- _Edit tracking data_:
────

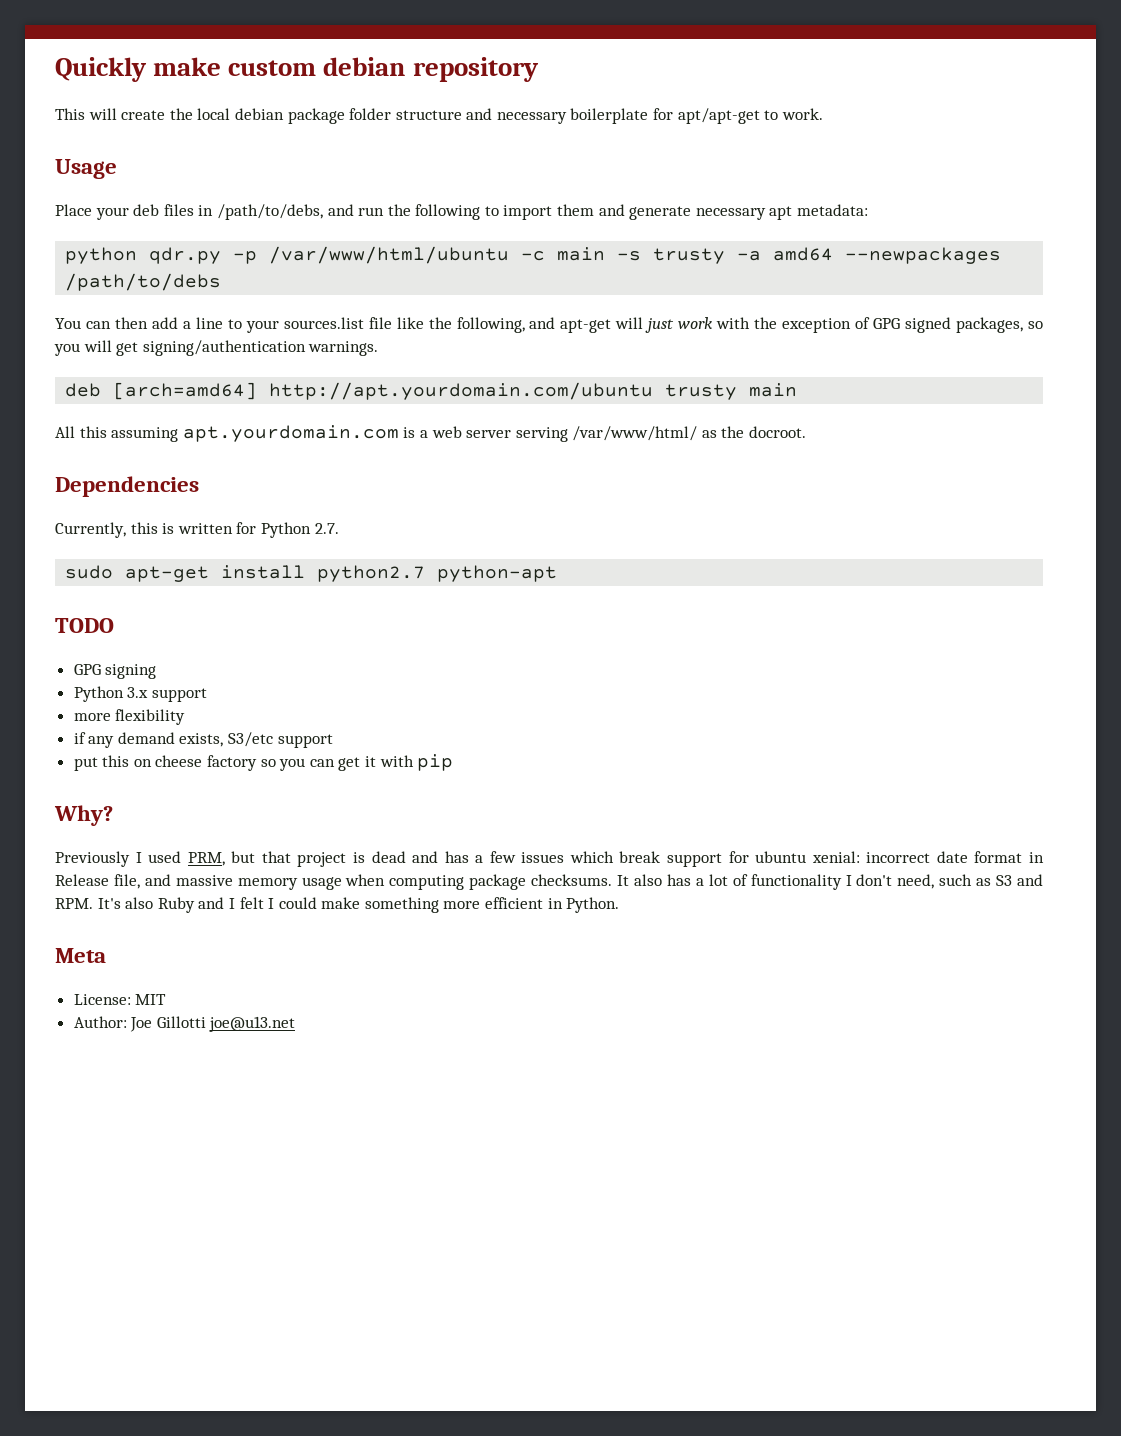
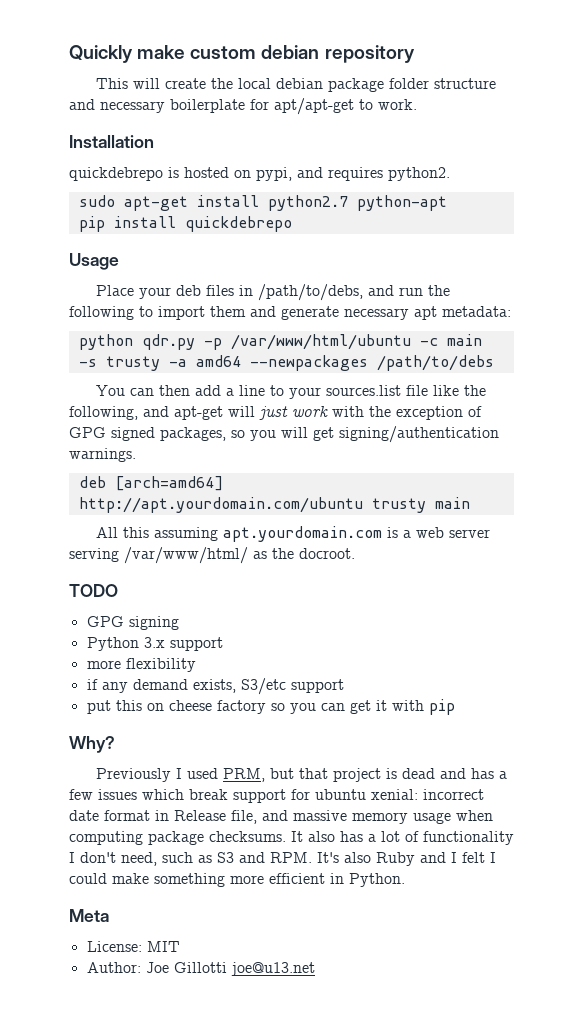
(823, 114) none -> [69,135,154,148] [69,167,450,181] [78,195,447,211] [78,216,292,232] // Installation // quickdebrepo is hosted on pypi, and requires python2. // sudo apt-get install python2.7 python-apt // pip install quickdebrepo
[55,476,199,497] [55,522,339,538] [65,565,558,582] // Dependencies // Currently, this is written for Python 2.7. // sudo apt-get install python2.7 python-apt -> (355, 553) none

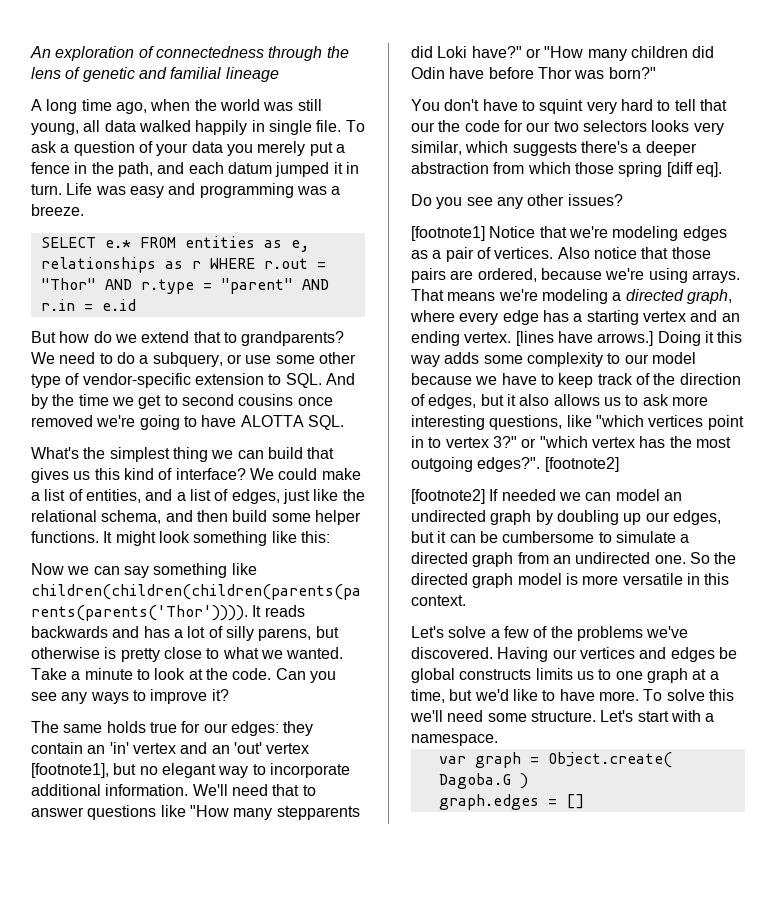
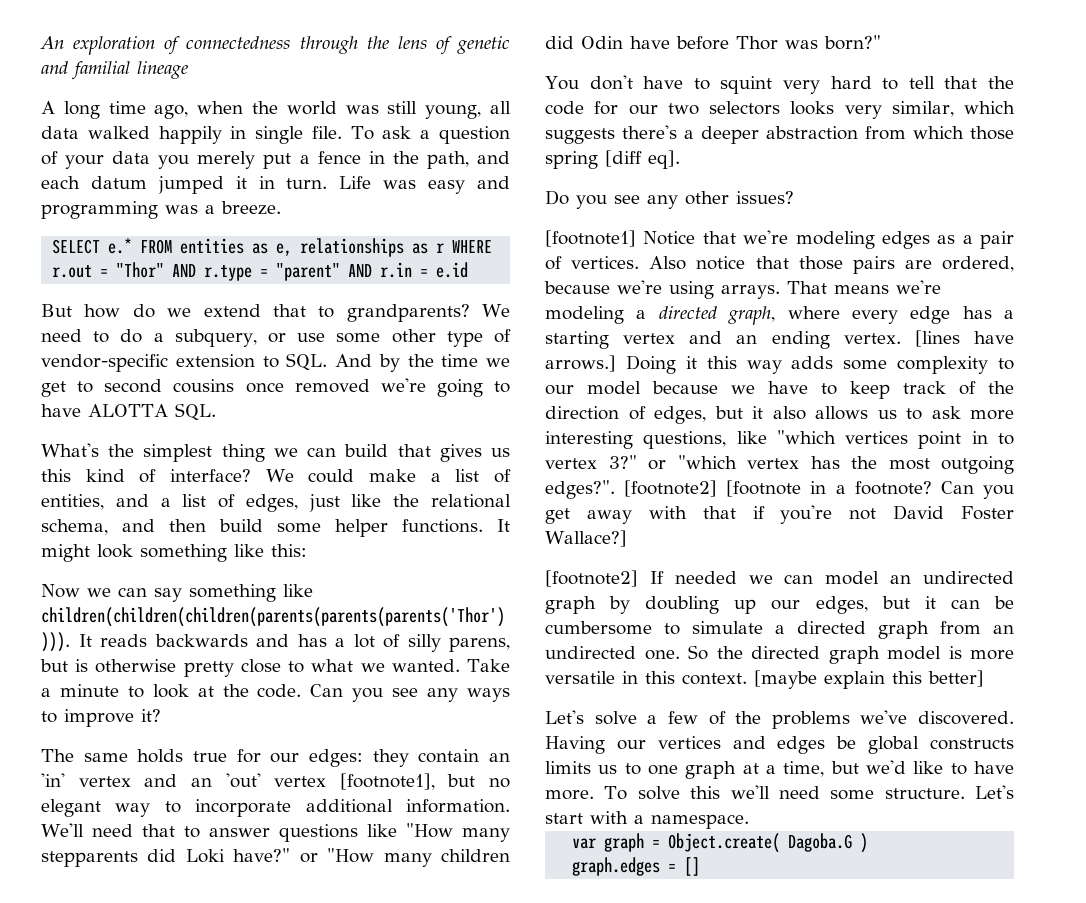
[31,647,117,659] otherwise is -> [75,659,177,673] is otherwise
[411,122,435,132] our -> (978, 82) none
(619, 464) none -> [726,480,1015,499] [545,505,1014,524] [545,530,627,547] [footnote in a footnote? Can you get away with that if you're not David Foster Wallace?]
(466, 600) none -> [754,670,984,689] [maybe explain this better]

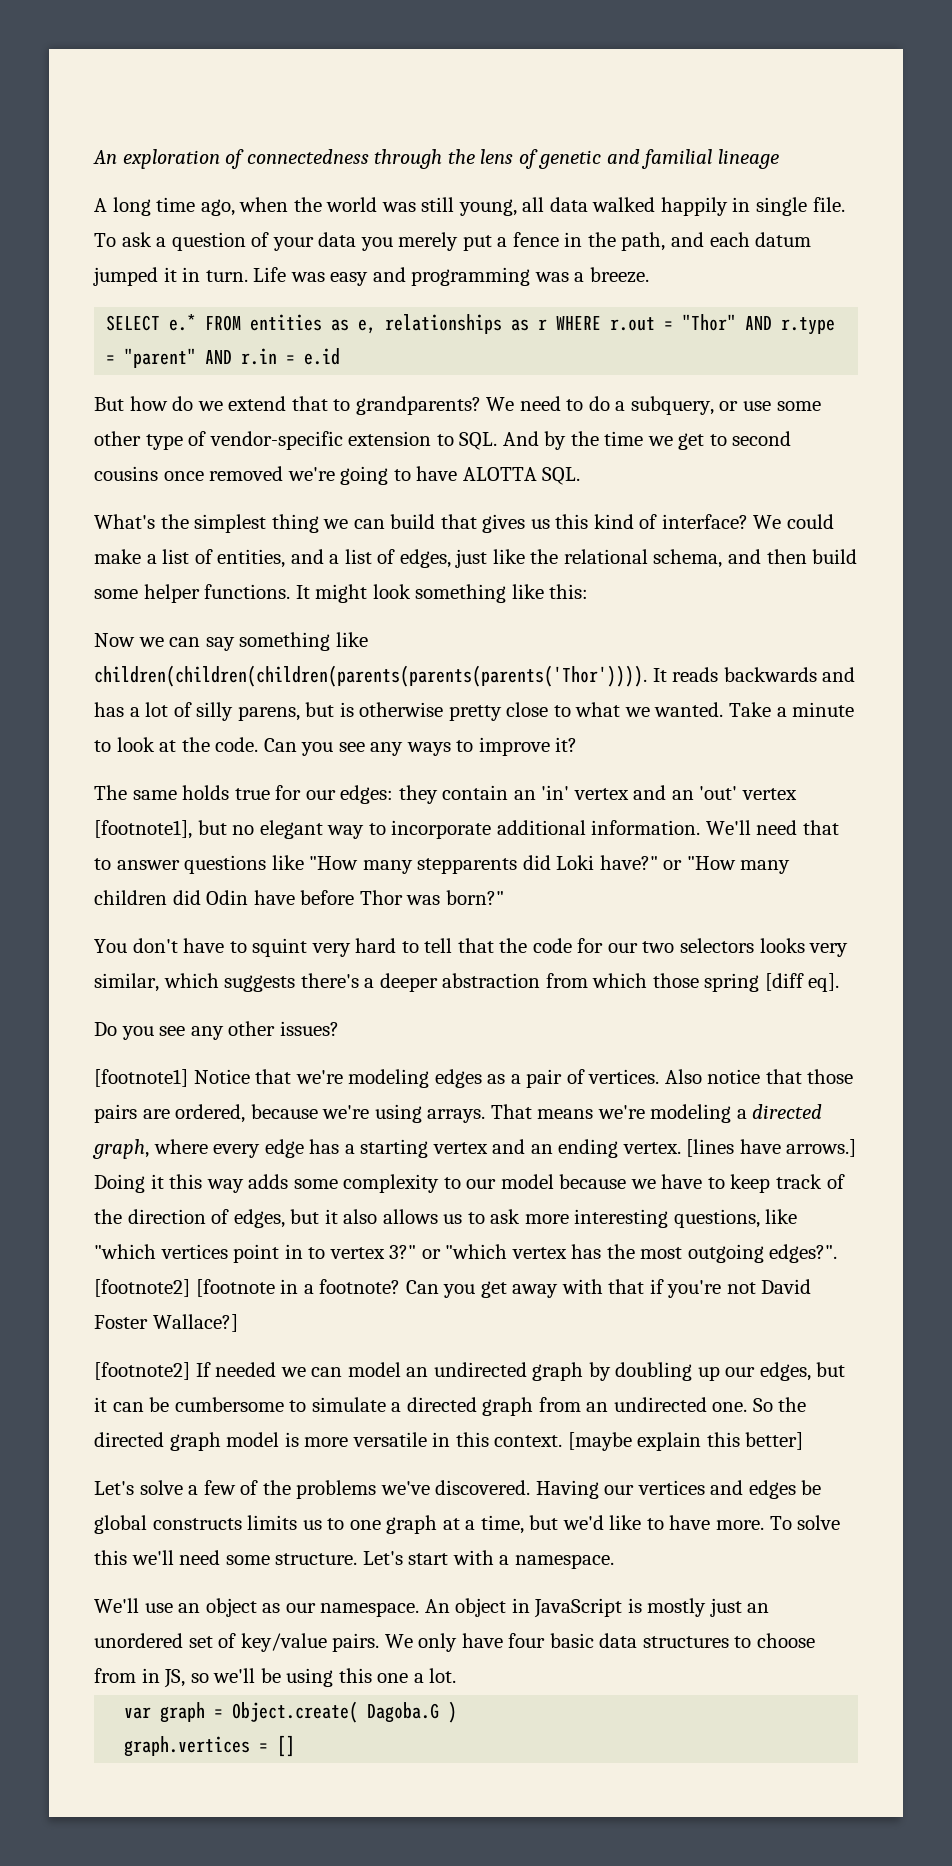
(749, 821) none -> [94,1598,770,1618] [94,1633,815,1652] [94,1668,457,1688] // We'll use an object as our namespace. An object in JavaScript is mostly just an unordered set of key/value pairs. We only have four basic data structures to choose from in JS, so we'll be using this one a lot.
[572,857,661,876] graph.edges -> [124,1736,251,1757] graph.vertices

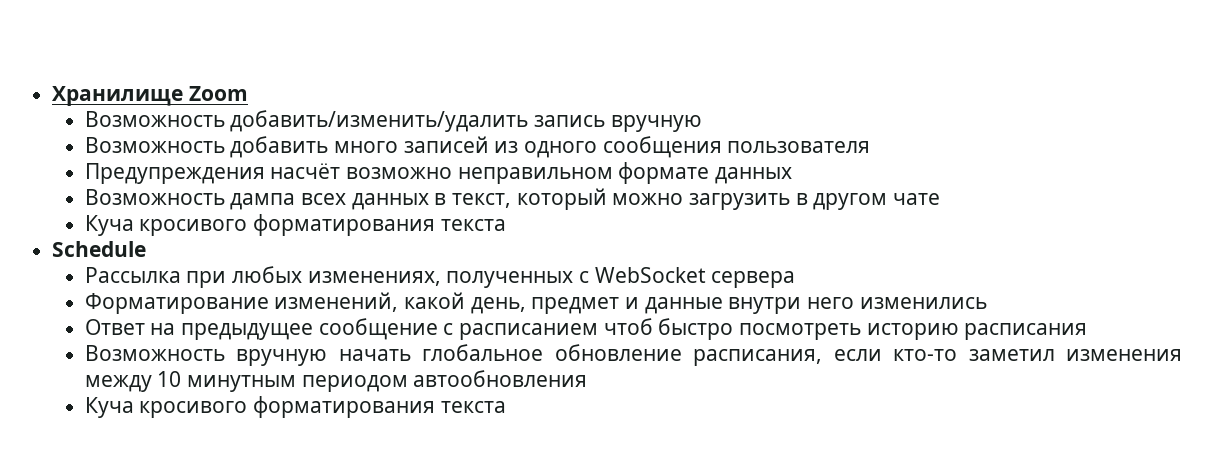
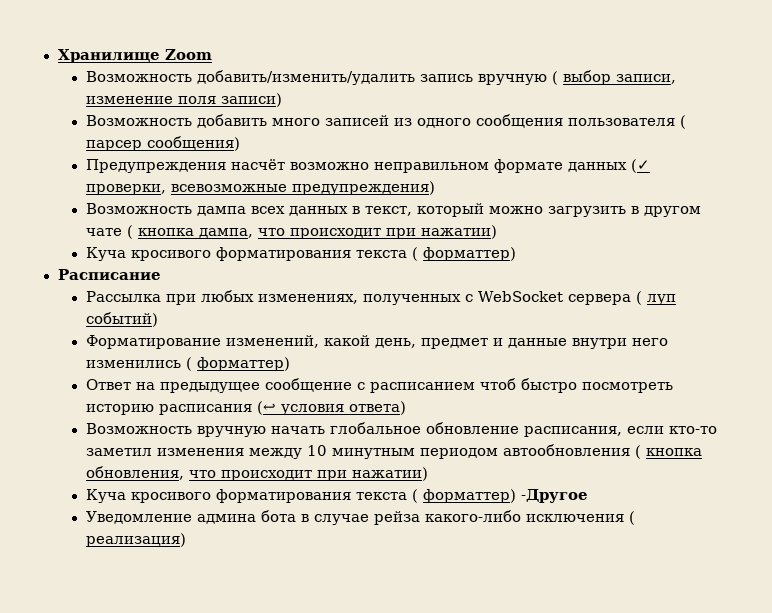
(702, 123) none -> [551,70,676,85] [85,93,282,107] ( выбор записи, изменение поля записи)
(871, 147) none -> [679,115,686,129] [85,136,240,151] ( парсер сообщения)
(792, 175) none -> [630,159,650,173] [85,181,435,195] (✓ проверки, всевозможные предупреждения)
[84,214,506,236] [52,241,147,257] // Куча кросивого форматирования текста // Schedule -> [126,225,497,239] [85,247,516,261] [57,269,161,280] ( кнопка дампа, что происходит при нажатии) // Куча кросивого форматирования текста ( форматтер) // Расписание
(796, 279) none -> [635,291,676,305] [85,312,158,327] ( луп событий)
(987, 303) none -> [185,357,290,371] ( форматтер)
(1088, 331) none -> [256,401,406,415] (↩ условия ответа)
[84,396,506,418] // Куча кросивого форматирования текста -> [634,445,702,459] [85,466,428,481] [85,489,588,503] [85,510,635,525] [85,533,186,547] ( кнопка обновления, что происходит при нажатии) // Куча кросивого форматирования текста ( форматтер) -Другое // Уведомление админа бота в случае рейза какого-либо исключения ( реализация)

────

- _Brief_:
Please retype the whole of the data precisely, omitting pictures.

- _Response to the task_:
(823, 114) none -> [69,135,154,148] [69,167,450,181] [78,195,447,211] [78,216,292,232] // Installation // quickdebrepo is hosted on pypi, and requires python2. // sudo apt-get install python2.7 python-apt // pip install quickdebrepo
[55,476,199,497] [55,522,339,538] [65,565,558,582] // Dependencies // Currently, this is written for Python 2.7. // sudo apt-get install python2.7 python-apt -> (355, 553) none

[31,647,117,659] otherwise is -> [75,659,177,673] is otherwise
[411,122,435,132] our -> (978, 82) none
(619, 464) none -> [726,480,1015,499] [545,505,1014,524] [545,530,627,547] [footnote in a footnote? Can you get away with that if you're not David Foster Wallace?]
(466, 600) none -> [754,670,984,689] [maybe explain this better]

(749, 821) none -> [94,1598,770,1618] [94,1633,815,1652] [94,1668,457,1688] // We'll use an object as our namespace. An object in JavaScript is mostly just an unordered set of key/value pairs. We only have four basic data structures to choose from in JS, so we'll be using this one a lot.
[572,857,661,876] graph.edges -> [124,1736,251,1757] graph.vertices

(702, 123) none -> [551,70,676,85] [85,93,282,107] ( выбор записи, изменение поля записи)
(871, 147) none -> [679,115,686,129] [85,136,240,151] ( парсер сообщения)
(792, 175) none -> [630,159,650,173] [85,181,435,195] (✓ проверки, всевозможные предупреждения)
[84,214,506,236] [52,241,147,257] // Куча кросивого форматирования текста // Schedule -> [126,225,497,239] [85,247,516,261] [57,269,161,280] ( кнопка дампа, что происходит при нажатии) // Куча кросивого форматирования текста ( форматтер) // Расписание
(796, 279) none -> [635,291,676,305] [85,312,158,327] ( луп событий)
(987, 303) none -> [185,357,290,371] ( форматтер)
(1088, 331) none -> [256,401,406,415] (↩ условия ответа)
[84,396,506,418] // Куча кросивого форматирования текста -> [634,445,702,459] [85,466,428,481] [85,489,588,503] [85,510,635,525] [85,533,186,547] ( кнопка обновления, что происходит при нажатии) // Куча кросивого форматирования текста ( форматтер) -Другое // Уведомление админа бота в случае рейза какого-либо исключения ( реализация)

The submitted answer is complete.